The concept of a magnificent building commissioned by King Maximilian II of Bavaria was not realized, but in 1868 he entered the service of his son King Ludwig II as an architect and saw a rapid career.
In 1869/1870, in five separate planning phases he designed the project of a Byzantine palace; however it was never realized. Between 1870 and 1872 he expanded the hunting house in Linderhof by a U-shaped building complex, whose centre was the stately bedroom. But this construction had to make place for a new Linderhof Palace, built 1874–1879.
From 1868 Ludwig II commissioned a project for a new Versailles Palace in Linderhof Valley. From December 1868 till September 1873, Dollmann presented seventeen different floor plans and numerous front elevations as well as many drawings of the bedroom. In 1873 the project was transferred to the Herreninsel in Chiemsee. As Herrenchiemsee Palace it remains uncompleted.

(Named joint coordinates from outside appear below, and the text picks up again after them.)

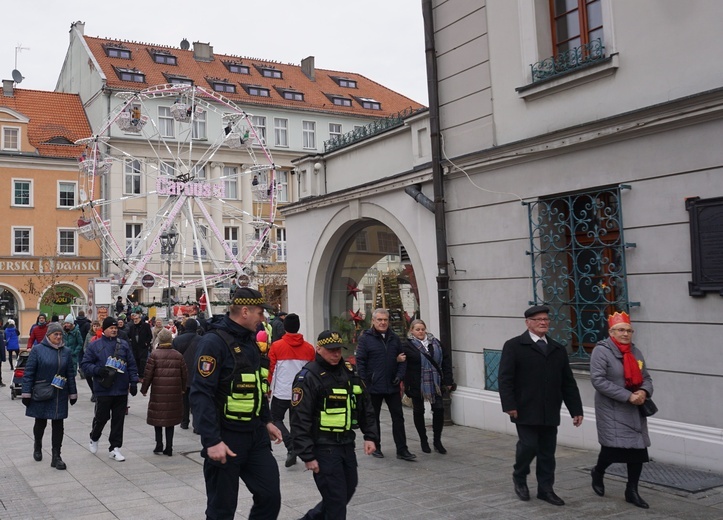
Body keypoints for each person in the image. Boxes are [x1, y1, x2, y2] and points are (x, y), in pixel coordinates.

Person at [189, 287, 283, 520]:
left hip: (255, 436)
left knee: (270, 496)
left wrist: (267, 420)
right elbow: (201, 393)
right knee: (222, 509)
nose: (263, 319)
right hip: (226, 437)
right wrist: (212, 440)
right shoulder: (213, 343)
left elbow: (257, 387)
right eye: (260, 313)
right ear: (244, 312)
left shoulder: (250, 341)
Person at [499, 305, 584, 506]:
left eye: (546, 319)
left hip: (550, 409)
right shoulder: (514, 346)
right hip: (524, 408)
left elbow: (568, 382)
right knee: (528, 445)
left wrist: (576, 409)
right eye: (538, 320)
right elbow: (505, 378)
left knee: (547, 451)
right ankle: (519, 476)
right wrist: (509, 404)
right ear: (528, 323)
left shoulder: (557, 349)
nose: (543, 322)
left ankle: (546, 489)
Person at [290, 330, 379, 520]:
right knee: (336, 500)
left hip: (346, 444)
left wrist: (370, 435)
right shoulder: (308, 376)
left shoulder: (348, 372)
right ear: (318, 349)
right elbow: (299, 419)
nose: (336, 354)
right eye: (331, 350)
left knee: (347, 489)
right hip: (323, 448)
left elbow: (365, 405)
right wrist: (306, 454)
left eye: (338, 349)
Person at [590, 312, 654, 509]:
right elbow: (598, 380)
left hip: (635, 409)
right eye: (621, 330)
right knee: (611, 450)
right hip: (612, 409)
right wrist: (627, 396)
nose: (625, 334)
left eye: (629, 330)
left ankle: (631, 491)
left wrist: (643, 391)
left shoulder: (635, 352)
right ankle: (598, 472)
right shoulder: (601, 351)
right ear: (611, 332)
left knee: (638, 451)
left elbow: (647, 378)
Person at [355, 308, 415, 461]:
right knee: (373, 418)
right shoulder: (365, 339)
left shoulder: (394, 338)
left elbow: (402, 359)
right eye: (379, 320)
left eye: (385, 320)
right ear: (373, 321)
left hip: (392, 384)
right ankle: (376, 446)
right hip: (373, 386)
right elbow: (360, 362)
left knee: (398, 418)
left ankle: (402, 450)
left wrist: (399, 376)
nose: (382, 322)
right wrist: (365, 381)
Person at [81, 316, 139, 462]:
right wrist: (97, 370)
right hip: (103, 388)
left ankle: (115, 448)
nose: (114, 330)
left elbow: (131, 364)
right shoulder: (95, 345)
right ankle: (94, 437)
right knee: (102, 417)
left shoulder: (124, 345)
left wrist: (133, 382)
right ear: (104, 329)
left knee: (118, 420)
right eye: (111, 328)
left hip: (120, 388)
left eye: (115, 328)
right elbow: (85, 364)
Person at [20, 322, 78, 470]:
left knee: (58, 424)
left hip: (59, 392)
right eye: (55, 334)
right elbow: (29, 373)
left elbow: (70, 374)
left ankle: (56, 456)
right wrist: (26, 393)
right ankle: (38, 445)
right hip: (42, 392)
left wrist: (73, 393)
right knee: (41, 422)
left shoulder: (66, 351)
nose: (58, 337)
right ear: (48, 336)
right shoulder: (38, 350)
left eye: (60, 334)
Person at [267, 313, 315, 467]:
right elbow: (312, 372)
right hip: (301, 393)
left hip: (281, 391)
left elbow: (271, 369)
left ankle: (290, 446)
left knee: (276, 419)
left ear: (284, 327)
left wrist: (268, 387)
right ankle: (302, 450)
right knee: (298, 423)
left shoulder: (276, 346)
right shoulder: (309, 348)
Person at [402, 319, 455, 454]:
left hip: (436, 383)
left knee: (439, 410)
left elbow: (446, 361)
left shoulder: (436, 343)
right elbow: (403, 366)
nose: (420, 332)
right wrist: (405, 384)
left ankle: (437, 441)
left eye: (422, 329)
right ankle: (423, 440)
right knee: (419, 411)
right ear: (411, 331)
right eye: (417, 329)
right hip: (416, 383)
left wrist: (448, 381)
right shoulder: (407, 345)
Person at [141, 328, 188, 456]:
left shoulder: (154, 355)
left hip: (158, 391)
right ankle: (169, 447)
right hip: (174, 391)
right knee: (170, 420)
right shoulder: (178, 355)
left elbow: (148, 374)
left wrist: (144, 389)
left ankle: (159, 444)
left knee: (158, 418)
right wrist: (183, 388)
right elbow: (184, 375)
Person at [172, 318, 201, 429]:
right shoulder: (202, 340)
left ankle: (184, 422)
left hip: (183, 374)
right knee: (197, 400)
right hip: (197, 373)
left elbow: (174, 359)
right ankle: (197, 425)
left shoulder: (177, 340)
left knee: (184, 400)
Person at [128, 312, 153, 380]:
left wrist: (146, 343)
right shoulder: (132, 327)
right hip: (135, 347)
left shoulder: (146, 325)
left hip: (143, 347)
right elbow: (129, 336)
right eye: (134, 319)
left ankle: (142, 376)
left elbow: (150, 336)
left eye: (136, 319)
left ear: (140, 319)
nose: (135, 320)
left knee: (143, 362)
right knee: (136, 361)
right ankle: (138, 375)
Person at [81, 320, 101, 401]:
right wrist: (88, 354)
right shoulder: (89, 335)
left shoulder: (101, 335)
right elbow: (85, 346)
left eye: (97, 326)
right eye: (94, 326)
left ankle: (97, 393)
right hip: (90, 358)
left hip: (98, 359)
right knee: (88, 375)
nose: (96, 328)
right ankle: (93, 391)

The King's House on Schachen, a wooden post-and-beam construction, was built 1869–1872. In 1874, Dollmann took over the direction of the building activities at Neuschwanstein Castle (started in 1869) from Eduard Riedel.
In 1884 Dollmann fell from the king's favour. He had to make place for his colleague Julius Hofmann and retired.

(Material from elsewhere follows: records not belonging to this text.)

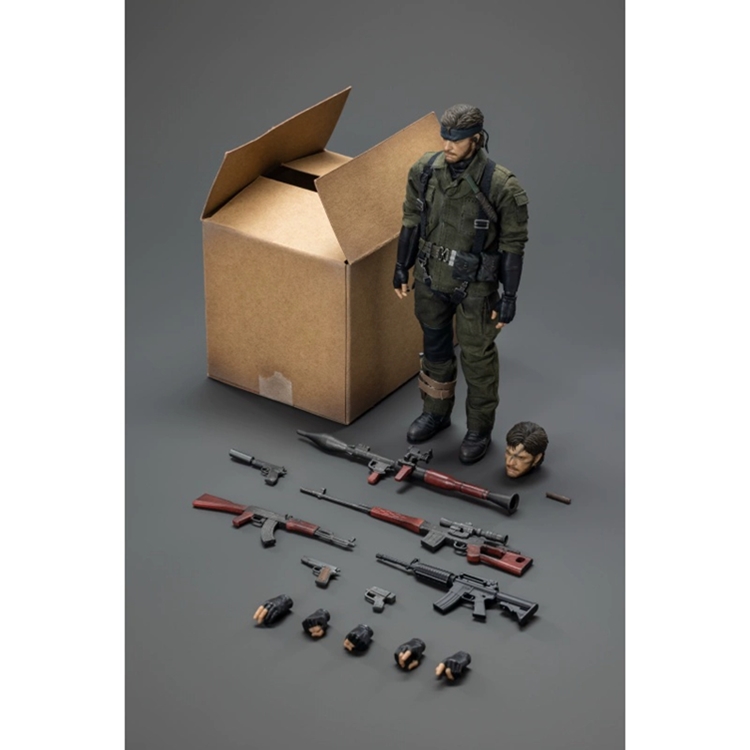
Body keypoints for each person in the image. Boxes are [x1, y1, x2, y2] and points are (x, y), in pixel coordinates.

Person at [393, 104, 529, 464]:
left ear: (477, 139)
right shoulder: (424, 170)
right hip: (429, 278)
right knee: (435, 349)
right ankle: (435, 412)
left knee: (477, 358)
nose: (447, 146)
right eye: (445, 137)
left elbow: (513, 246)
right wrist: (401, 266)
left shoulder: (501, 185)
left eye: (457, 140)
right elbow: (410, 221)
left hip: (476, 288)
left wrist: (510, 296)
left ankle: (479, 429)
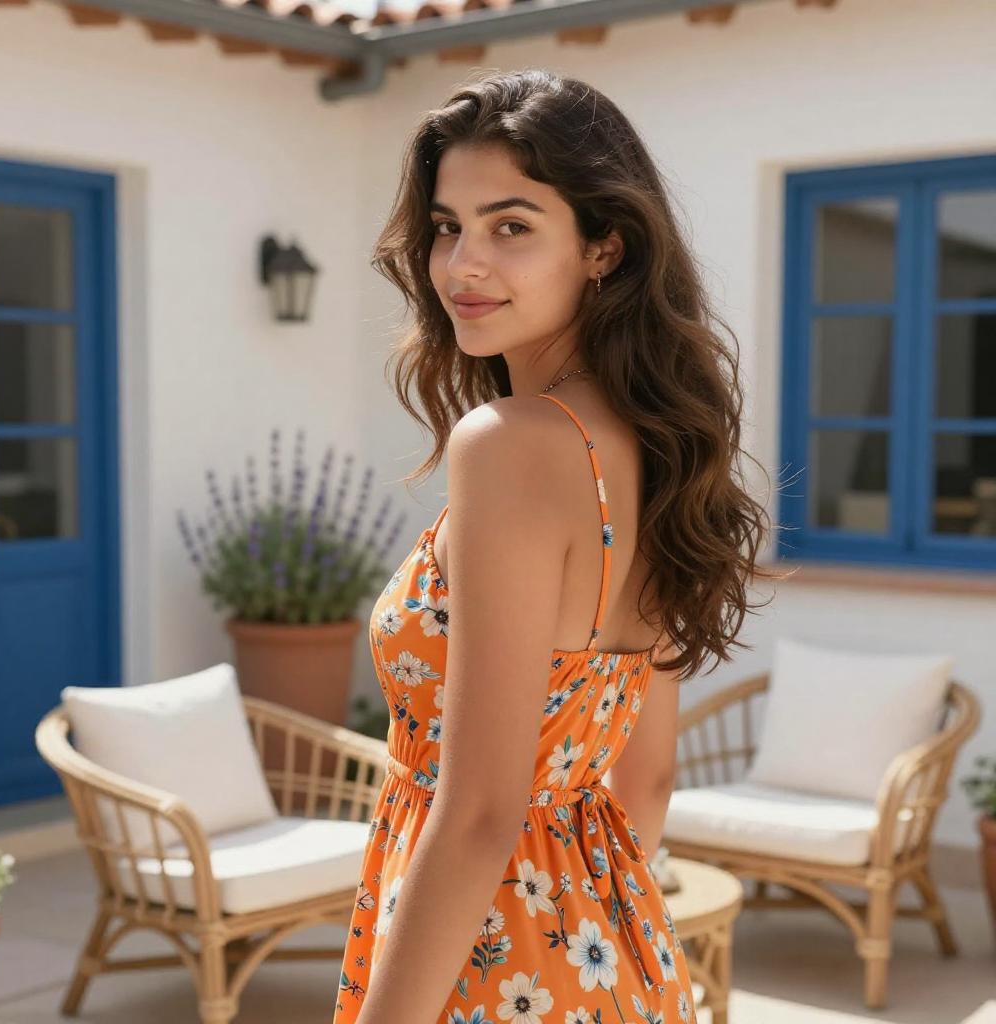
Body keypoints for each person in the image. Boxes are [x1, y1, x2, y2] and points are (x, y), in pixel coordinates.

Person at [332, 68, 781, 1024]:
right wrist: (577, 918)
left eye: (512, 226)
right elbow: (645, 778)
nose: (462, 265)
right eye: (448, 226)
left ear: (604, 247)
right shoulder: (658, 448)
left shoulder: (511, 445)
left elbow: (482, 811)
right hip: (606, 951)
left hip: (491, 971)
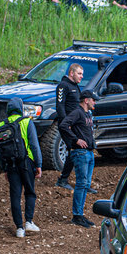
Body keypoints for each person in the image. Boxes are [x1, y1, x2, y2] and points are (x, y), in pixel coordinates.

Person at [0, 98, 42, 238]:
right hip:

Karl Freiherr von Hasenauer
architect; b. July 20, 1833; d. January 4, 1894.
He was educated at the Collegium Carolinum in Braunschweig, Germany, and at the academy of Vienna, and travelled in Italy, France, and England. In 1854 he won first prize in architecture at the academy of Vienna. He won also second prize in the competition for the new facade of the cathedral of Florence. In association with Semper he designed at Vienna the Museums of Art and Natural History, built between 1872 and 1884, and the new Imperial Palace. He designed also the Hofburg theatre at Vienna. He published Das K. K. Hofburgtheater in Wien (1890, folio).
In 1888, Giuseppe Brentano entered the atelier of Baron Hasenauer in Vienna, to study Gothic architecture.

Thomas Hayter Lewis
architect; b. 1818; d. December, 1898.
He was a student at the Royal Academy, London, and won its gold medal. He assisted Sir William Tite at the Royal Exchange, London. In 1854 he designed the Alhambra in London. In 1860 he was elected general secretary of the Royal Institute of British Architects. In 1864 he succeeded Donaldson as Professor of Architecture at University College, London, and superintended the enlargement of its buildings. Lewis contributed many articles to the Transactions of the R.I.B.A., and wrote works on Justinian's Buildings, The Holy Places of Jerusalem, Byzantine Sculpture, and other books.